== Task directions ==
The entries below contain a line with "2025年6月 (18)" and a line with "skning: Vol 44 Nr 3 (2007)". Quote exactly those two lines and all lines between them.

Saved data entries:
● ● ●
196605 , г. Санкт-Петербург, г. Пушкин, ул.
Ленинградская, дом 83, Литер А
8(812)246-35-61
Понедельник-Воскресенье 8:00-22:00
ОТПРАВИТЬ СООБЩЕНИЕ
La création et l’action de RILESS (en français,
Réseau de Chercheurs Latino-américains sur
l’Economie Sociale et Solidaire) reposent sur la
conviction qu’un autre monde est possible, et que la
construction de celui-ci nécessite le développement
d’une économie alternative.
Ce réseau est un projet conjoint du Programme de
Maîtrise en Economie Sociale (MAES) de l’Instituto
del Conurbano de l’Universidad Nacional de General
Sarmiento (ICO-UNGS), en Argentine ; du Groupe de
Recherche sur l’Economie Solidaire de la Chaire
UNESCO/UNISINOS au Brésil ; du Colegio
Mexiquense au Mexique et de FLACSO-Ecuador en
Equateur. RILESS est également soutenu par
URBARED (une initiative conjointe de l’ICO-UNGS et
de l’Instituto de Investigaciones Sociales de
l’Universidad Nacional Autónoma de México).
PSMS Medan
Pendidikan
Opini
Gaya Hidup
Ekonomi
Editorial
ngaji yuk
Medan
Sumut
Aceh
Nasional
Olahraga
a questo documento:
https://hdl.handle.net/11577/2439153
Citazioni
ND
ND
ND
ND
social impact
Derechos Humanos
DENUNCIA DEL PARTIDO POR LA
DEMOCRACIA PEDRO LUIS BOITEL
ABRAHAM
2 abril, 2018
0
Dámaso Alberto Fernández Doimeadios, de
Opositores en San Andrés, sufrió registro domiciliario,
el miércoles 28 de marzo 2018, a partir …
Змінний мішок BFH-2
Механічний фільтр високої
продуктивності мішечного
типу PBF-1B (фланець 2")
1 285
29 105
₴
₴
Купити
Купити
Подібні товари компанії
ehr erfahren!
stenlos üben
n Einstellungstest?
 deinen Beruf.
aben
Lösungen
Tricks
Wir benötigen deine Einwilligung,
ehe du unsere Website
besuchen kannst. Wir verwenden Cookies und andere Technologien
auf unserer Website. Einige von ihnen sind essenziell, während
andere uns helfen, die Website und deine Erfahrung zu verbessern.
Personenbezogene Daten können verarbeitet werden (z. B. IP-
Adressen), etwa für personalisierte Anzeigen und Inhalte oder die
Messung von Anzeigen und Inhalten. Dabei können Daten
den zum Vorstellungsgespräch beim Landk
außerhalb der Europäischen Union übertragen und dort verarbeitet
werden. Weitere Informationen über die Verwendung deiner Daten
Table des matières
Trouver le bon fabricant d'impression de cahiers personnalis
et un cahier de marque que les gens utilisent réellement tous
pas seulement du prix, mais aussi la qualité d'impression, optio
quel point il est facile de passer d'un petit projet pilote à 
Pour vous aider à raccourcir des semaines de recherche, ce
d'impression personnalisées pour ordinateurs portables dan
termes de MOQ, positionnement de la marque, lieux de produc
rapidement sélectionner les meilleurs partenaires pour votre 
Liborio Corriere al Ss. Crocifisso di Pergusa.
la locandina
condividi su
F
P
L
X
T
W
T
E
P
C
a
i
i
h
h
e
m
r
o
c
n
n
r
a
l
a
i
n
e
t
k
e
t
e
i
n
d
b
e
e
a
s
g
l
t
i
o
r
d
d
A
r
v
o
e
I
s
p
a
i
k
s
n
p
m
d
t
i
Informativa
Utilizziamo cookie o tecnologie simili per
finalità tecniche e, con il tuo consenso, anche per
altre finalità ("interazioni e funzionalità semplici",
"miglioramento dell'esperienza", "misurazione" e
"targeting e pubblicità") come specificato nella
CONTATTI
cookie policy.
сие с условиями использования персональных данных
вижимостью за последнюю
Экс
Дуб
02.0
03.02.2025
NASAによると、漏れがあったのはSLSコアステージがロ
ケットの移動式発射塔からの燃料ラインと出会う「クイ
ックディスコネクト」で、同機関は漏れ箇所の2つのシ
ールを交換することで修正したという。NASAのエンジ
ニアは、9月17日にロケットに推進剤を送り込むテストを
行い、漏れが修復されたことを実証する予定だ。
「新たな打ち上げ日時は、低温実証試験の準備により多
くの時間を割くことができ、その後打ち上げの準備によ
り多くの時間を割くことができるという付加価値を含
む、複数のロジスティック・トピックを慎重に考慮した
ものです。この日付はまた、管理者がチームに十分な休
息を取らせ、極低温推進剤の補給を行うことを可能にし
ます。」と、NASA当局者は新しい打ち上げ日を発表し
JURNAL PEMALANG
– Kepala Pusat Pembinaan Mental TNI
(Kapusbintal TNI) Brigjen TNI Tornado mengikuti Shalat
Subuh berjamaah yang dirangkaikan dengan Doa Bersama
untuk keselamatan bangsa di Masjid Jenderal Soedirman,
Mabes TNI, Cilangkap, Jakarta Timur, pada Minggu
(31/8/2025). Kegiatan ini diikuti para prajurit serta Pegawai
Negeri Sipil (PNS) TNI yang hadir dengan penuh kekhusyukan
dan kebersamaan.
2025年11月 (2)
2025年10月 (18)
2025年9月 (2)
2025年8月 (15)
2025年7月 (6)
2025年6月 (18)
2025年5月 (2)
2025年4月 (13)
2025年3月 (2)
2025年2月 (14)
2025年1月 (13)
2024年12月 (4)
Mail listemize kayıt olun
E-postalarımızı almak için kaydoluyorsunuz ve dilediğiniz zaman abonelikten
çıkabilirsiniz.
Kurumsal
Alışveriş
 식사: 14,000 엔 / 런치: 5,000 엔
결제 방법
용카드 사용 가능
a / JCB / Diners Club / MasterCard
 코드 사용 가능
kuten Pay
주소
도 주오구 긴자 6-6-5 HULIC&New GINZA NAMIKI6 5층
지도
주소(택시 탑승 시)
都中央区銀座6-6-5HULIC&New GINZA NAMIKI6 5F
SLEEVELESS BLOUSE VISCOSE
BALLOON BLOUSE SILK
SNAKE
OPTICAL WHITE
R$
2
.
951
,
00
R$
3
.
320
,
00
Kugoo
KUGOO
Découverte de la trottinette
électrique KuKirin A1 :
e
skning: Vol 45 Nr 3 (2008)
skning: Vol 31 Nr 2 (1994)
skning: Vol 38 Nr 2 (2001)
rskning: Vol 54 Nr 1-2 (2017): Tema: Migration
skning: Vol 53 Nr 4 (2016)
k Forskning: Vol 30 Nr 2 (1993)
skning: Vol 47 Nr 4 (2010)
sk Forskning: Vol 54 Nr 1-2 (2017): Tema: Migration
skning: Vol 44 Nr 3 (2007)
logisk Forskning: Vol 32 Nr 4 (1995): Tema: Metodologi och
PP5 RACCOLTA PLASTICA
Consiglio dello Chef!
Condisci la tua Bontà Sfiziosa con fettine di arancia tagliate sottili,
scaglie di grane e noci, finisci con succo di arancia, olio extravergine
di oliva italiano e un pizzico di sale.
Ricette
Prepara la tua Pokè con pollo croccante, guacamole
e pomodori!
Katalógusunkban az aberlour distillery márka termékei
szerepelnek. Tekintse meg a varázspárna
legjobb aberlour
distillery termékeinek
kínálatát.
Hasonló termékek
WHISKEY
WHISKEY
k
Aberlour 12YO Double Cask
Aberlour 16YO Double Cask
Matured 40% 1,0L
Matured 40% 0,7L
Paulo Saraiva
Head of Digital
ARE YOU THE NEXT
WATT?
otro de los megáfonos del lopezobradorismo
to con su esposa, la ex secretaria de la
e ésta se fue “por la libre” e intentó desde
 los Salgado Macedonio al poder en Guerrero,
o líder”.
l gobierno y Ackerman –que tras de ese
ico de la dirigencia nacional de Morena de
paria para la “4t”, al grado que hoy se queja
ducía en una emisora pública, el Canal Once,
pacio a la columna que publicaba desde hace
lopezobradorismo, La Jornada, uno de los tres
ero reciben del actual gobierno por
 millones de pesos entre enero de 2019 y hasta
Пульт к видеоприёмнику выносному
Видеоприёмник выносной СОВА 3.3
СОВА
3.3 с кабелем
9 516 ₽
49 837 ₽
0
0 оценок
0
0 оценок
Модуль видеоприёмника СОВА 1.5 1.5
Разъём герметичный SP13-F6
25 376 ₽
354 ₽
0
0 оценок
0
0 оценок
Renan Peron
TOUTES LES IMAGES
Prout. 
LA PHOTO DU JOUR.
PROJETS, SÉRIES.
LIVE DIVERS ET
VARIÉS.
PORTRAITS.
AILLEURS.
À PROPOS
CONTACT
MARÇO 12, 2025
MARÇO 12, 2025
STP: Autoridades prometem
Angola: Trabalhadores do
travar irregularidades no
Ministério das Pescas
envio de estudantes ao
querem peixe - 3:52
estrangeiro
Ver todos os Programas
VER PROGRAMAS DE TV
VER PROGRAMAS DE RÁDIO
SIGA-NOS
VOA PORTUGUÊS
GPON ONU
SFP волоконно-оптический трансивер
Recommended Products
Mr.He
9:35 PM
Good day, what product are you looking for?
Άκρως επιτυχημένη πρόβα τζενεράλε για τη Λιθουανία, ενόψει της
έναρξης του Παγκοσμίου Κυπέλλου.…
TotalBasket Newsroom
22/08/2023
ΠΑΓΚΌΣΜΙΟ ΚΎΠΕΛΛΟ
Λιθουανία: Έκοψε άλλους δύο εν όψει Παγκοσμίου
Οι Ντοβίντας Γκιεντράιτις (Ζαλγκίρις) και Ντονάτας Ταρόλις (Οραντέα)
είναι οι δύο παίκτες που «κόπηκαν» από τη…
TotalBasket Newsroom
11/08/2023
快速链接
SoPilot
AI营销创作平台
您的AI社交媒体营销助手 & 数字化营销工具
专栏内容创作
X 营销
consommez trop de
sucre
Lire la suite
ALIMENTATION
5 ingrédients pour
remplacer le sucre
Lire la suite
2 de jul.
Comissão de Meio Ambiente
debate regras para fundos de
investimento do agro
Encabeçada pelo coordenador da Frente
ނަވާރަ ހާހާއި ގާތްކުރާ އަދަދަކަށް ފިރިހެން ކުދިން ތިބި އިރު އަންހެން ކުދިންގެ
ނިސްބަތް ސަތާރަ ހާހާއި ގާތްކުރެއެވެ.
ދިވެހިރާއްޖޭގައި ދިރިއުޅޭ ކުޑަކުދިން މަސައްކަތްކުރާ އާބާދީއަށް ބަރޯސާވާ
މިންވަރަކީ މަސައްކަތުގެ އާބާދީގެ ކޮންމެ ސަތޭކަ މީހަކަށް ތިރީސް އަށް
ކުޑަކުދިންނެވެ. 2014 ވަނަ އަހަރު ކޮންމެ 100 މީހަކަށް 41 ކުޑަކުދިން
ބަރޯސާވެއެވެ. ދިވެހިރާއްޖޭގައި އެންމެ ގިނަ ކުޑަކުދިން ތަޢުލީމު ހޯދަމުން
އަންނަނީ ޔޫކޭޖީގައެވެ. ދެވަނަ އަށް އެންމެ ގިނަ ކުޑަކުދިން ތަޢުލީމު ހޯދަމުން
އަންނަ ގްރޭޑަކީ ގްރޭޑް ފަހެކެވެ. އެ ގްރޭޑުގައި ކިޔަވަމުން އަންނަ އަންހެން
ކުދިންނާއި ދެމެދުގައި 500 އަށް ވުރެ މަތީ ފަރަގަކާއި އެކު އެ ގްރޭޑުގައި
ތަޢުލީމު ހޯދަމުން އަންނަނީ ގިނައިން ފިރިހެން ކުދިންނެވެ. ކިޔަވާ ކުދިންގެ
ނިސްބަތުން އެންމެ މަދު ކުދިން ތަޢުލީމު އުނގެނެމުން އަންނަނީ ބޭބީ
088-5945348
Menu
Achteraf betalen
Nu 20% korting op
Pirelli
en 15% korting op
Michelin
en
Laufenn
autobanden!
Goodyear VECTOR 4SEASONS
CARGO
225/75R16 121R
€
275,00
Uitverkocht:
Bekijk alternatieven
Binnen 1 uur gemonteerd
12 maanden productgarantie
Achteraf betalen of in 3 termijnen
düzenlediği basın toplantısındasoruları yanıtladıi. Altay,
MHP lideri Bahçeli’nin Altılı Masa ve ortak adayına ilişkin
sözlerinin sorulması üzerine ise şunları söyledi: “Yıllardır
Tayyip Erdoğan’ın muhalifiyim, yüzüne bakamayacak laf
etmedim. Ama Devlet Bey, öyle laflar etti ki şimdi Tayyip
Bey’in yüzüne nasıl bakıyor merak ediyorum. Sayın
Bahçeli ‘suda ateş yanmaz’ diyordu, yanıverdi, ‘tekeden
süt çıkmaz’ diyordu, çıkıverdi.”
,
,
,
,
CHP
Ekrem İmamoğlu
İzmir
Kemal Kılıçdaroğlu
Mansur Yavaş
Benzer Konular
● ● ●
== Exercise answer ==
2025年6月 (18)
2025年5月 (2)
2025年4月 (13)
2025年3月 (2)
2025年2月 (14)
2025年1月 (13)
2024年12月 (4)
Mail listemize kayıt olun
E-postalarımızı almak için kaydoluyorsunuz ve dilediğiniz zaman abonelikten
çıkabilirsiniz.
Kurumsal
Alışveriş
 식사: 14,000 엔 / 런치: 5,000 엔
결제 방법
용카드 사용 가능
a / JCB / Diners Club / MasterCard
 코드 사용 가능
kuten Pay
주소
도 주오구 긴자 6-6-5 HULIC&New GINZA NAMIKI6 5층
지도
주소(택시 탑승 시)
都中央区銀座6-6-5HULIC&New GINZA NAMIKI6 5F
SLEEVELESS BLOUSE VISCOSE
BALLOON BLOUSE SILK
SNAKE
OPTICAL WHITE
R$
2
.
951
,
00
R$
3
.
320
,
00
Kugoo
KUGOO
Découverte de la trottinette
électrique KuKirin A1 :
e
skning: Vol 45 Nr 3 (2008)
skning: Vol 31 Nr 2 (1994)
skning: Vol 38 Nr 2 (2001)
rskning: Vol 54 Nr 1-2 (2017): Tema: Migration
skning: Vol 53 Nr 4 (2016)
k Forskning: Vol 30 Nr 2 (1993)
skning: Vol 47 Nr 4 (2010)
sk Forskning: Vol 54 Nr 1-2 (2017): Tema: Migration
skning: Vol 44 Nr 3 (2007)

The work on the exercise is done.